Cuttack: Sans required number of donated human bodies, MBBS students of SCB Medical College and Hospital here are facing hardship during their Anatomy classes and medical research. As per the Medical Council of India (MCI) guidelines, only eight students are allowed to have anatomy dissection class by using one dead body. However, in SCB, there are only eight bodies (five men & three women) for 250 medical students of the government college, which means one body is used by at least 30 students for anatomy.

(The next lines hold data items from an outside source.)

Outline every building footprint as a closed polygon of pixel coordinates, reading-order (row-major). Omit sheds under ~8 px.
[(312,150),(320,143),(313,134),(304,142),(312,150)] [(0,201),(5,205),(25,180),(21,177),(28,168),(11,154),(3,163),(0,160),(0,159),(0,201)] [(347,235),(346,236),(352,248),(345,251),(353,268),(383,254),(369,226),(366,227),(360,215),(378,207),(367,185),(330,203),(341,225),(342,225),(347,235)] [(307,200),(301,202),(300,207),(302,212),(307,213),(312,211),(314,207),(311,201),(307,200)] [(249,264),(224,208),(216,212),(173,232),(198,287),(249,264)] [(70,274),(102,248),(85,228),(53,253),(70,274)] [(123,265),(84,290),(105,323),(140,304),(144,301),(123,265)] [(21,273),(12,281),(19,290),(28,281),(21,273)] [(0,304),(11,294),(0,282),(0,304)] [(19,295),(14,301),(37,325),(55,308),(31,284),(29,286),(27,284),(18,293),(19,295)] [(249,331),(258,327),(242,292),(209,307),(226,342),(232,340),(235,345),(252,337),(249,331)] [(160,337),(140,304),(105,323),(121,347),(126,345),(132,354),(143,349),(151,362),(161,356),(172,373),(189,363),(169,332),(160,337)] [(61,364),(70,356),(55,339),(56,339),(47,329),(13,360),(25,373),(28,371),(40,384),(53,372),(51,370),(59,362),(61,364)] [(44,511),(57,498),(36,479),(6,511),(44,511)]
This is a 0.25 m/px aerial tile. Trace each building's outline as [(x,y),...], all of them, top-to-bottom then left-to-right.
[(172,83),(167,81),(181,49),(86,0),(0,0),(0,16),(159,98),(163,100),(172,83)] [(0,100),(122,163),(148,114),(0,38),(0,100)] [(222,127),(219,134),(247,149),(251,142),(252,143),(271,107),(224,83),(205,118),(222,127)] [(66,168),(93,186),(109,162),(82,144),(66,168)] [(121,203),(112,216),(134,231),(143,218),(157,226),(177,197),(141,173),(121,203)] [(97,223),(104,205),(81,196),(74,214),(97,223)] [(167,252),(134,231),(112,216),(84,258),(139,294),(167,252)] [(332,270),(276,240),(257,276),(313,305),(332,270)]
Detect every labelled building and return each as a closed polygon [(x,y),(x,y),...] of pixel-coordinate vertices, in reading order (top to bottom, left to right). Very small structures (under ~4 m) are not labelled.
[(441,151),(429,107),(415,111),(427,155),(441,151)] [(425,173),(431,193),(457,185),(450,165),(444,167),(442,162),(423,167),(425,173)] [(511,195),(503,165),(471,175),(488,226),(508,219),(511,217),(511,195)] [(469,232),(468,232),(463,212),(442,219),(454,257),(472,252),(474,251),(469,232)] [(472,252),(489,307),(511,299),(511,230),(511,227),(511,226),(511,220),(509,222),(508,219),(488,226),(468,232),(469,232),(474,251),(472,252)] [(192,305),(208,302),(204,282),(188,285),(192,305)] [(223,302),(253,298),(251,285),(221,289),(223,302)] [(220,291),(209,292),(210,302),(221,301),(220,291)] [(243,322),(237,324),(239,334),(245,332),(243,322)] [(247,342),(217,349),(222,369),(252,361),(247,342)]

With such a situation prevailing for the last few months, the medicos have alleged that they are deprived of getting better anatomy classes. “If more than 20 students stand around one body, those standing at the front row only can understand the lesson well. The human anatomy dissection class is held for around two hours and it is getting very difficult for us to grasp things within this short period of time,” said Biswajit Sahu, president of SCB students’ union.
Meanwhile, the SCB hospital authorities have decided to use the 3-D dissection table for the purpose. They claimed that the 3-D dissection table which offers the most realistic virtual cadaver can be a great help for the students as they can have very interactive experience by using it.
Sources said the 3-D dissection table also has other facilities like magnetic resonance imaging (MRI), computed tomography (CT) scan and microscopic views. Students of surgery, neurosurgery and cardiovascular surgery will also get benefits from this table.
SCB Medical College Dean Jayashree Mohanty said, “Maintaining the cadaver is a long and difficult process which includes dissection and putrefaction. The 3-D dissection table, on the other hand, is very helpful for the students which they can operate easily.”
On the other hand, students of Anatomy department opined that the natural learning experience is missing when bodies are replaced by a 3-D dissection table. “Cadaver can’t be replaced. In future, we will have to conduct surgery on a body and conducting surgery on a body is different than seeing something that is virtual,” said Amrita Nalini Manabikata, a student of Anatomy department.
Anyone can donate his/her body after death for medical research. Besides, the State Assembly had passed the Odisha Anatomy (Amendment) Act in 2013.
However, with no or very less donors, intellectuals have said that there is a necessity to create awareness among people which might inspire them to pledge their bodies and organs for donation after death. “We urge the State government to encourage people so that they can donate their bodies which will help the medical students in their research and they can become good doctors,” said Odisha Jana Jagaran Mancha, President, Choudhary Prabhat Keshari Mishra.